The leader of the Moscow theater operation was Movsar Baraev, 25, who was cool, calm and collected as he appeared in front of Russian NTV cameras inside the theater. The young, radical Chechen resistance consider him to be an honored mujahid. His message to the Kremlin at the beginning of the hostage-taking operation is worth quoting at length:

“We came to the capital of Russia either in order to stop the war or to gain martyrdom in the path of Allah. Our demands are to stop the war and the retreat of the Russian forces. We are from the military observation and destruction unit that belongs to the Martyrs of the Gardens of the Righteous. And every one of us is ready to sacrifice ourselves in the cause of Allah and for the independence of Chechnya and I swear by Allah that we strive for martyrdom more than you strive for life … in Chechnya old people, women and weak children are killed and that’s why we chose this path – the path of jihad for the freedom of the Chechen people … even if we are killed, there will come after us thousands of brothers and sisters who are ready to sacrifice themselves.”

For three years now, Chechen separatists have resisted the temptation to resort to hostage-taking. The Moscow drama is a direct consequence of the Kremlin’s brutal behavior. Movsar’s real family name is in fact Suleimanov. The name Baraev is a reference to his uncle Arbi Baraev – his mother’s brother, killed by Russian special forces in April 2001. As Chechnya is a clan-based society with very ancient traditions, Movsar had to pursue his uncle’s combat.

Between the two post-Soviet Chechen wars – from 1996 to 1999 – Chechnya became a real black hole in the heart of the Caucasus.
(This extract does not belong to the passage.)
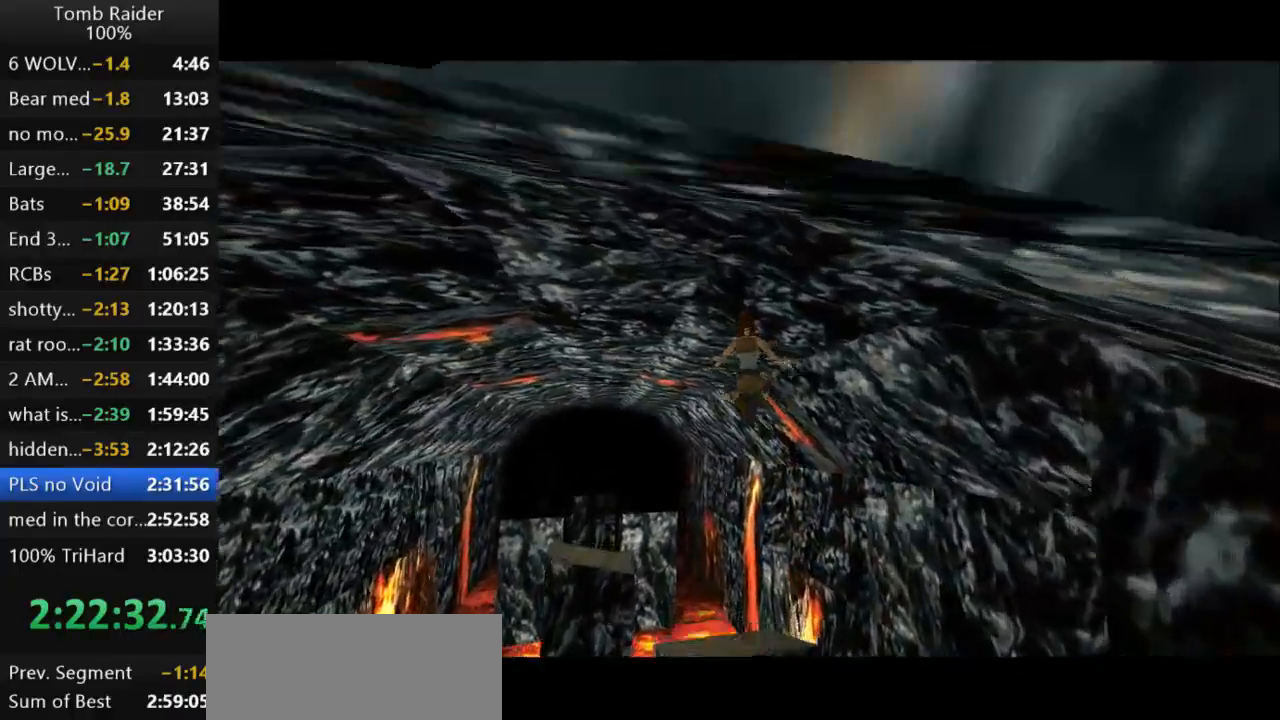
{"keys": ["right"], "events": [[100, "right", "down"], [233, "right", "up"], [500, "right", "down"]]}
This was a time of an horrendous series of kidnappings and killings, some of them with an alleged connection to Arbi Baraev. But in as murky a political-military underworld as the Caucasus, by 2000 the Russian press was depicting Baraev either as an ally of radical wahhabis or of the Russian FSB. The predominant view in Russian political science circles is that the FSB silenced Arbi Baraev because he knew too much. It’s crucial to remember that Russian specialists trained Chechen special forces to wage war in the Georgian province of Abkhazia. The Chechens certainly learned their lessons well.

Movsar took over after the death of his uncle. The Russians certified him dead at least twice: first in August 2001 and then a few weeks ago. His “martyrdom” now in Moscow – as he warned – won’t prevent the emergence of new Chechen “brothers and sisters” ready to die for the cause. As much as Washington’s military response to September 11 has only engendered further radicalization of a cluster of hardcore Islamist fronts all over the world, Putin’s state terrorism in Chechnya has only engendered a radicalized response striking at the heart of Russia.

Which brings us back to those remarkable images of the veiled Chechen suicide women, holding pistols and strapped with explosives, and then scattered lifeless among the seats of the Moscow theater. In June 2000, Khala Baraeva – no less than a cousin of the young Baraev – drove a vehicle against a special forces building near the Chechen capital of Grozny. Cassettes exalting her are still on sale in that city’s central market. She didn’t hail from the Gulf: she was in fact the first Chechen female suicide attacker. And Putin’s policy in Chechnya will make sure that she is very far from being one of the last.